Continue if else in inline for Python

Question

I have not been able to find the trick to do a continue/pass on an if in a for, any ideas?. Please don't provide explicit loops as solutions, it should be everything in a one liner.

I tested the code with continue, pass and only if...

list_num=[1,3]
[("Hola"  if i == 1 else continue)  for i in list_num]

Output of my trials :

[("Hola"  if i == 1 else continue)  for i in list_num]
                                    ^
SyntaxError: invalid syntax


File "<stdin>", line 1
    [("Hola"  if i == 1 else pass)  for i in list_num]
                                ^
SyntaxError: invalid syntax



File "<stdin>", line 1
    [(if i == 1: "Hola")  for i in list_num]
   ^
SyntaxError: invalid syntax

Answer 1

You can replace each item in list:

>>> ['hola' if i == 1 else '' for i in list_num]
['hola', '']

Or replace when a condition is met:

>>> ['hola' for i in list_num if i == 1]
['hola']

Answer 2

It is important to remember that the ternary operator is still an operator, and thus needs an expression to return.
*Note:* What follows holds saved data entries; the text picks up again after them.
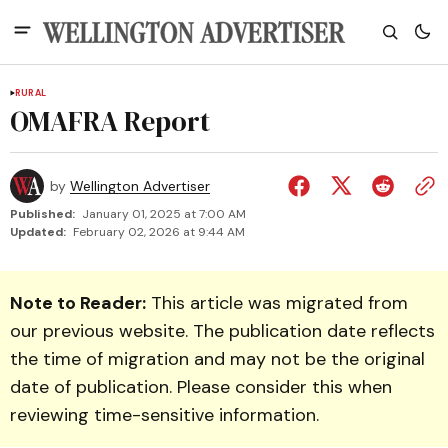
RURAL
OMAFRA Report
by
Wellington Advertiser
Published:
January 01, 2025 at 7:00 AM
Updated:
February 02, 2026 at 9:44 AM
Note to Reader:
This article was migrated from
our previous website. The publication date reflects
the time of migration and may not be the original
date of publication. Please consider this when
reviewing time-sensitive information.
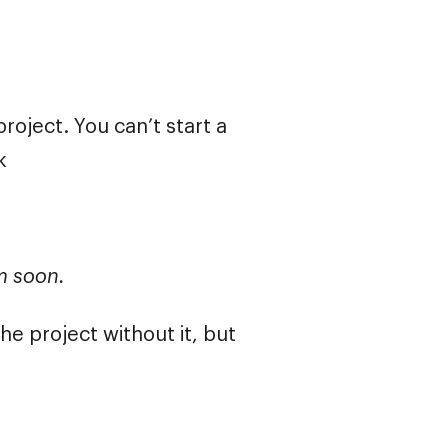
roject. You can’t start a
k
em soon.
e project without it, but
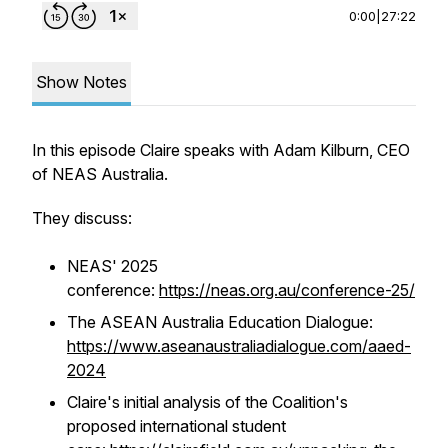
0:00
|
27:22
Show Notes
In this episode Claire speaks with Adam Kilburn, CEO
of NEAS Australia.
They discuss:
NEAS' 2025
conference:
https://neas.org.au/conference-25/
The ASEAN Australia Education Dialogue:
https://www.aseanaustraliadialogue.com/aaed-
2024
Claire's initial analysis of the Coalition's
proposed international student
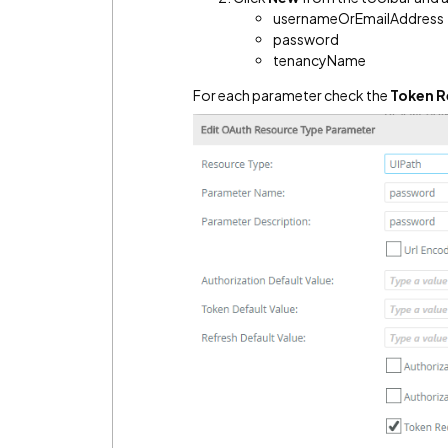
usernameOrEmailAddress
password
tenancyName
For each parameter check the
Token 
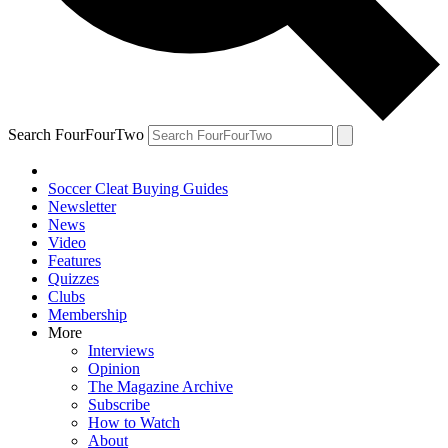
Search FourFourTwo
Soccer Cleat Buying Guides
Newsletter
News
Video
Features
Quizzes
Clubs
Membership
More
Interviews
Opinion
The Magazine Archive
Subscribe
How to Watch
About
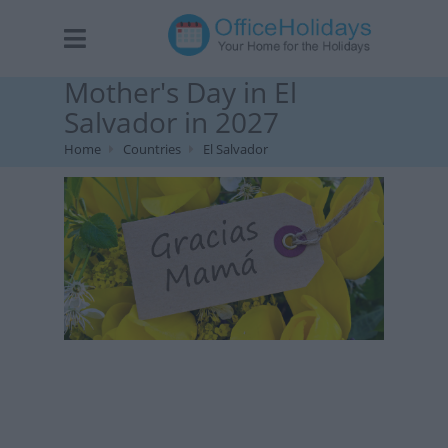
Mother's Day in El
Salvador in 2027
Home
Countries
El Salvador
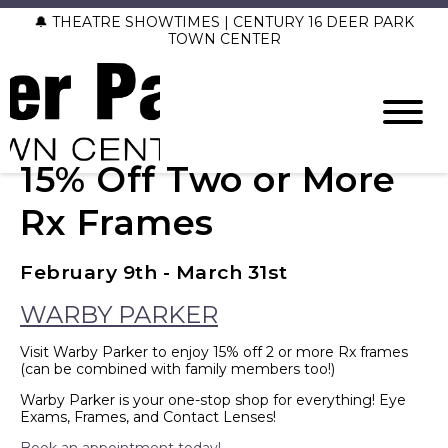
🔔 THEATRE SHOWTIMES | CENTURY 16 DEER PARK
TOWN CENTER
15% Off Two or More
Rx Frames
February 9th - March 31st
WARBY PARKER
Visit Warby Parker to enjoy
15% off 2 or more Rx frames
(can be combined with family members too!)
Warby Parker is your one-stop shop for everything! Eye
Exams, Frames, and Contact Lenses!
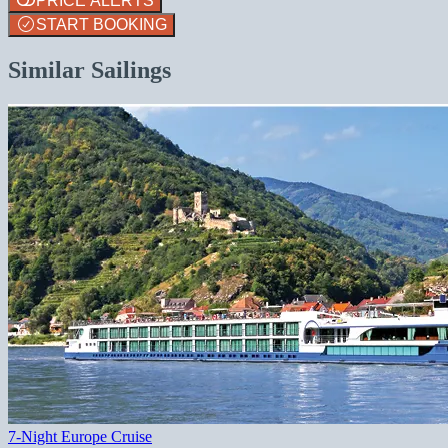
PRICE ALERTS
START BOOKING
Similar Sailings
7-Night Europe Cruise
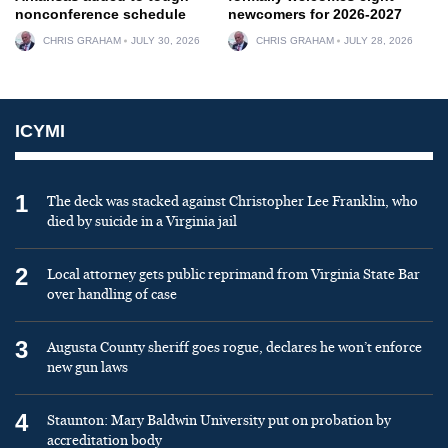
nonconference schedule
newcomers for 2026-2027
CHRIS GRAHAM
JULY 30, 2026
CHRIS GRAHAM
JULY 28, 2026
ICYMI
1
The deck was stacked against Christopher Lee Franklin, who
died by suicide in a Virginia jail
2
Local attorney gets public reprimand from Virginia State Bar
over handling of case
3
Augusta County sheriff goes rogue, declares he won’t enforce
new gun laws
4
Staunton: Mary Baldwin University put on probation by
accreditation body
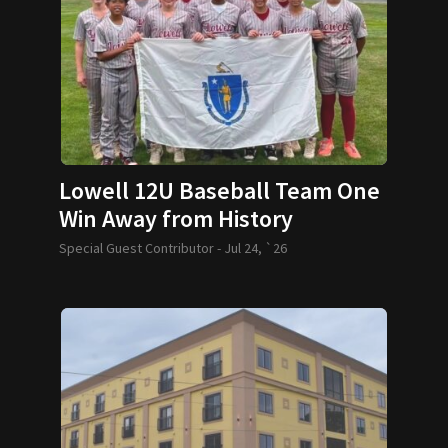
Lowell 12U Baseball Team One
Win Away from History
Special Guest Contributor -
Jul 24, `26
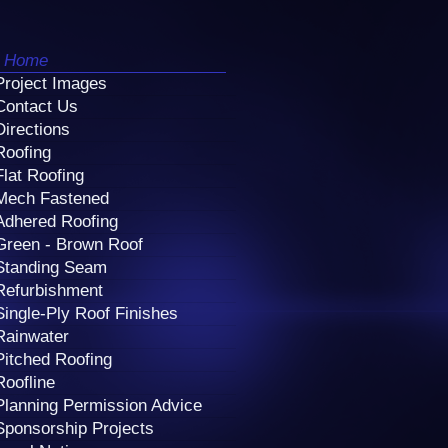
Home
Project Images
Contact Us
Directions
Roofing
Flat Roofing
Mech Fastened
Adhered Roofing
Green - Brown Roof
Standing Seam
Refurbishment
Single-Ply Roof Finishes
Rainwater
Pitched Roofing
Roofline
Planning Permission Advice
Sponsorship Projects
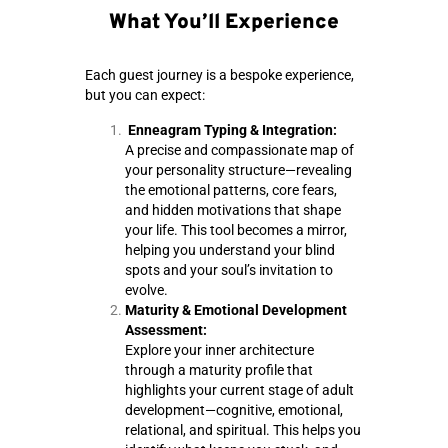
What You’ll Experience
Each guest journey is a bespoke experience,
but you can expect:
Enneagram Typing & Integration:
A precise and compassionate map of
your personality structure—revealing
the emotional patterns, core fears,
and hidden motivations that shape
your life. This tool becomes a mirror,
helping you understand your blind
spots and your soul’s invitation to
evolve.
Maturity & Emotional Development
Assessment:
Explore your inner architecture
through a maturity profile that
highlights your current stage of adult
development—cognitive, emotional,
relational, and spiritual. This helps you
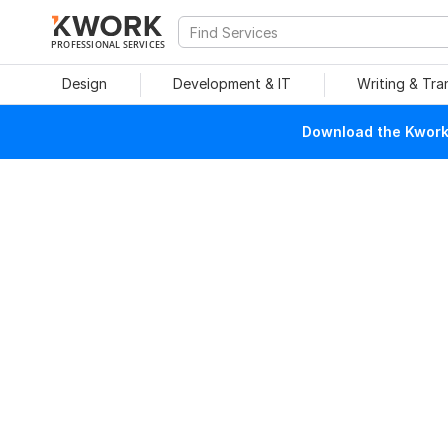
PROFESSIONAL SERVICES
Design
Development & IT
Writing & Tra
Download the Kwork 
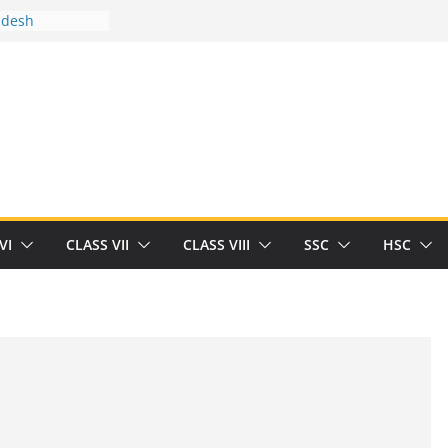
adesh
tween you and
Human
/32713327/
tween you and
als/current-opinion-in-sports-medicine
e threat of
ilding
rt Herrick
VI
CLASS VII
CLASS VIII
SSC
HSC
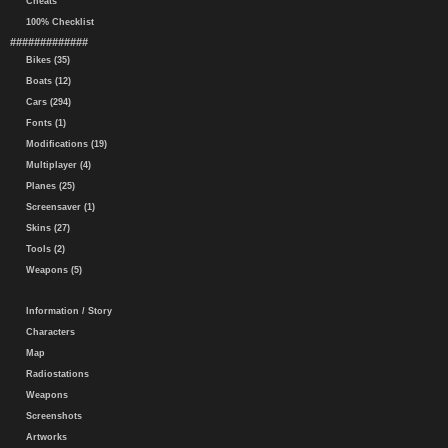
Cheats
100% Checklist
#############
Bikes (35)
Boats (12)
Cars (294)
Fonts (1)
Modifications (19)
Multiplayer (4)
Planes (25)
Screensaver (1)
Skins (27)
Tools (2)
Weapons (5)
Information / Story
Characters
Map
Radiostations
Weapons
Screenshots
Artworks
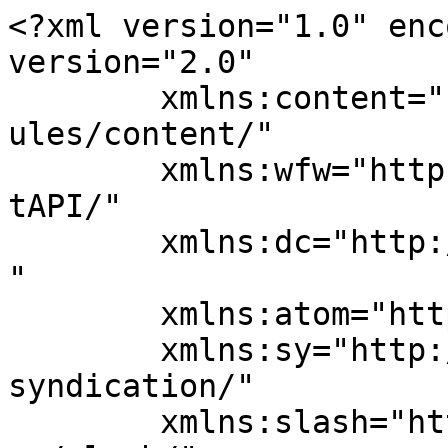
<?xml version="1.0" enc
version="2.0"

	xmlns:content="http://purl.org/rss/1.0/mod
ules/content/"

	xmlns:wfw="http://wellformedweb.org/Commen
tAPI/"

	xmlns:dc="http://purl.org/dc/elements/1.1/
"

	xmlns:atom="http://www.w3.org/2005/Atom"

	xmlns:sy="http://purl.org/rss/1.0/modules/
syndication/"

	xmlns:slash="http://purl.org/rss/1.0/modul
So it does make sense you cannot use statements such as continue or pass. They are not expressions.

However, using a statement in your list comprehension is completely unnecessary anyway. In fact you don't even need the ternary operator. Filtering items from a list is a common idiom, so Python provides special syntax for doing so by allowing you to use single if statements in a comprehension:

>>> list_num = [1, 3]
>>> ["Hola" for i in list_num if i == 1]
['Hola']
>>>

Answer 3

If you want to add a guard to a list comprehension statement it goes at the end. Also, since it is a guard there is no else clause:

list_num=[1,3]
["Hola" for i in list_num if i == 1]

Answer 4

You should use filtering feature in the list comprehension. Consider the following example:

['Hola' for i in list_num if i == 1]